Study material: Begin

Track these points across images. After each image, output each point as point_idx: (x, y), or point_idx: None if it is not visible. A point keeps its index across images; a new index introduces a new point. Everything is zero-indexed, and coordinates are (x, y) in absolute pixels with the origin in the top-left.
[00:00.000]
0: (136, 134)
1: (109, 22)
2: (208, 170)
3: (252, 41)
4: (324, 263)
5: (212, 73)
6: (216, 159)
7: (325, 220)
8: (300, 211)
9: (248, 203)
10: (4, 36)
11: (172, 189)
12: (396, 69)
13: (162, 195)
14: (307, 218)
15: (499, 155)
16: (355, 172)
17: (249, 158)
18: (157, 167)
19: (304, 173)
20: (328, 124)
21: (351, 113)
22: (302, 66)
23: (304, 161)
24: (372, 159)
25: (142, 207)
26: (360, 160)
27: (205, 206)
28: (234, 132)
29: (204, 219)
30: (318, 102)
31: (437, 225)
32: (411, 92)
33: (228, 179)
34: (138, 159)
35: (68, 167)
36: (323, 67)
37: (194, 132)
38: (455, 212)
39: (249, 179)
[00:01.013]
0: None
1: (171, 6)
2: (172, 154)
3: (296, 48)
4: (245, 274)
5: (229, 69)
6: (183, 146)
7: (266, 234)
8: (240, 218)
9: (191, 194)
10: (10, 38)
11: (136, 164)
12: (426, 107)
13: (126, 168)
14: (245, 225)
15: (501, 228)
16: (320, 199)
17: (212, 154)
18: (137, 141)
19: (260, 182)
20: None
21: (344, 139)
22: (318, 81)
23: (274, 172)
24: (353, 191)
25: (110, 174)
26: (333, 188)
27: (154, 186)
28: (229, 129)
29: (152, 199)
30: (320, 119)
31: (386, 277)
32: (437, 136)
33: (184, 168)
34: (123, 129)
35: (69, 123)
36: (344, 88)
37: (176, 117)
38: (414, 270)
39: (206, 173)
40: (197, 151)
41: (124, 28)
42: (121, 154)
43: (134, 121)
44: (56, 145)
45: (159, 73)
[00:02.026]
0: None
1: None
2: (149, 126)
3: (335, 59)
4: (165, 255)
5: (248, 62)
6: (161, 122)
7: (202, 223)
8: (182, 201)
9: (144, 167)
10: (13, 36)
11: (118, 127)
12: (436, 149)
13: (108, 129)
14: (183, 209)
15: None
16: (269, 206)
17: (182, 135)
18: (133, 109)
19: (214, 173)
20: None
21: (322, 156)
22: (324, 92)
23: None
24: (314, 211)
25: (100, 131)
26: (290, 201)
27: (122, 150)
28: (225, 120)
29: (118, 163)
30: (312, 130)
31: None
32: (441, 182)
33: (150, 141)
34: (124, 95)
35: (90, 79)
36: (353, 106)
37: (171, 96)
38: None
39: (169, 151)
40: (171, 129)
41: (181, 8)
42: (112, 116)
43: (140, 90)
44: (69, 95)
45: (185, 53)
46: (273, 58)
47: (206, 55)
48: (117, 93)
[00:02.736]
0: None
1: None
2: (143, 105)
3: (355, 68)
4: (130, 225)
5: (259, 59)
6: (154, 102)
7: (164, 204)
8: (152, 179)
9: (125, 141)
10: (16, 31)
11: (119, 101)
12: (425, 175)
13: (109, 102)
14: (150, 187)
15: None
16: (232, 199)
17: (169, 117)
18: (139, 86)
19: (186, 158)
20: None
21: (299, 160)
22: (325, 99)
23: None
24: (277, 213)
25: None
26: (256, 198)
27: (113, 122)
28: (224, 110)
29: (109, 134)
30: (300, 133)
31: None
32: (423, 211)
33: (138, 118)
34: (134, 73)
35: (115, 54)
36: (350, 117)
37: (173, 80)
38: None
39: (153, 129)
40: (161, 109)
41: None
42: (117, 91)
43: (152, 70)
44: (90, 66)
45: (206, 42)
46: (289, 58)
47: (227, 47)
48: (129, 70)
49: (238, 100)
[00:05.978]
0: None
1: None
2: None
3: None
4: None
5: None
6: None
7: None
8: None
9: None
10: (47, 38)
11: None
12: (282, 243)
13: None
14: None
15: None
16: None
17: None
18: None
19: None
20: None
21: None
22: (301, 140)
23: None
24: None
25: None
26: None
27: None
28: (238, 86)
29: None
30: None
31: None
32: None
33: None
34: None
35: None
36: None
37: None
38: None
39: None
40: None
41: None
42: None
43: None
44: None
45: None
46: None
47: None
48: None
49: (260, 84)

Study material: End

Action item ::
Give every entry once more, exactly as it reads.

Exercise solution ::
Track these points across images. After each image, output each point as point_idx: (x, y), or point_idx: None if it is not visible. A point keeps its index across images; a new index introduces a new point. Everything is zero-indexed, and coordinates are (x, y) in absolute pixels with the origin in the top-left.
[00:00.000]
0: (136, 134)
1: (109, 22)
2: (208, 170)
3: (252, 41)
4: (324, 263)
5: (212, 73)
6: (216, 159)
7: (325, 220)
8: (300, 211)
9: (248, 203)
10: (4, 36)
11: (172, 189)
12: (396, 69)
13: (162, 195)
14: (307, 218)
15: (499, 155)
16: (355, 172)
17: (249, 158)
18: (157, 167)
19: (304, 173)
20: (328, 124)
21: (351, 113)
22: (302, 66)
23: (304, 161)
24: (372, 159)
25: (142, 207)
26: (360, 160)
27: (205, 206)
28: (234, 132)
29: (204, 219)
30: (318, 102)
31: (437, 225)
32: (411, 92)
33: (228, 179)
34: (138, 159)
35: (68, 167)
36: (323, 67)
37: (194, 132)
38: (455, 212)
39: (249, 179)
[00:01.013]
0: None
1: (171, 6)
2: (172, 154)
3: (296, 48)
4: (245, 274)
5: (229, 69)
6: (183, 146)
7: (266, 234)
8: (240, 218)
9: (191, 194)
10: (10, 38)
11: (136, 164)
12: (426, 107)
13: (126, 168)
14: (245, 225)
15: (501, 228)
16: (320, 199)
17: (212, 154)
18: (137, 141)
19: (260, 182)
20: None
21: (344, 139)
22: (318, 81)
23: (274, 172)
24: (353, 191)
25: (110, 174)
26: (333, 188)
27: (154, 186)
28: (229, 129)
29: (152, 199)
30: (320, 119)
31: (386, 277)
32: (437, 136)
33: (184, 168)
34: (123, 129)
35: (69, 123)
36: (344, 88)
37: (176, 117)
38: (414, 270)
39: (206, 173)
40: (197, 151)
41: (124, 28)
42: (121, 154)
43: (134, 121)
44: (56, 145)
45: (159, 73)
[00:02.026]
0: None
1: None
2: (149, 126)
3: (335, 59)
4: (165, 255)
5: (248, 62)
6: (161, 122)
7: (202, 223)
8: (182, 201)
9: (144, 167)
10: (13, 36)
11: (118, 127)
12: (436, 149)
13: (108, 129)
14: (183, 209)
15: None
16: (269, 206)
17: (182, 135)
18: (133, 109)
19: (214, 173)
20: None
21: (322, 156)
22: (324, 92)
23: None
24: (314, 211)
25: (100, 131)
26: (290, 201)
27: (122, 150)
28: (225, 120)
29: (118, 163)
30: (312, 130)
31: None
32: (441, 182)
33: (150, 141)
34: (124, 95)
35: (90, 79)
36: (353, 106)
37: (171, 96)
38: None
39: (169, 151)
40: (171, 129)
41: (181, 8)
42: (112, 116)
43: (140, 90)
44: (69, 95)
45: (185, 53)
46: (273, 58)
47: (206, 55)
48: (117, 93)
[00:02.736]
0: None
1: None
2: (143, 105)
3: (355, 68)
4: (130, 225)
5: (259, 59)
6: (154, 102)
7: (164, 204)
8: (152, 179)
9: (125, 141)
10: (16, 31)
11: (119, 101)
12: (425, 175)
13: (109, 102)
14: (150, 187)
15: None
16: (232, 199)
17: (169, 117)
18: (139, 86)
19: (186, 158)
20: None
21: (299, 160)
22: (325, 99)
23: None
24: (277, 213)
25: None
26: (256, 198)
27: (113, 122)
28: (224, 110)
29: (109, 134)
30: (300, 133)
31: None
32: (423, 211)
33: (138, 118)
34: (134, 73)
35: (115, 54)
36: (350, 117)
37: (173, 80)
38: None
39: (153, 129)
40: (161, 109)
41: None
42: (117, 91)
43: (152, 70)
44: (90, 66)
45: (206, 42)
46: (289, 58)
47: (227, 47)
48: (129, 70)
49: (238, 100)
[00:05.978]
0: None
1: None
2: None
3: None
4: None
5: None
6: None
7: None
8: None
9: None
10: (47, 38)
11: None
12: (282, 243)
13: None
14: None
15: None
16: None
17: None
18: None
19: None
20: None
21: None
22: (301, 140)
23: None
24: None
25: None
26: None
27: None
28: (238, 86)
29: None
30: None
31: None
32: None
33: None
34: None
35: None
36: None
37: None
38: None
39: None
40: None
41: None
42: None
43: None
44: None
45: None
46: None
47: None
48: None
49: (260, 84)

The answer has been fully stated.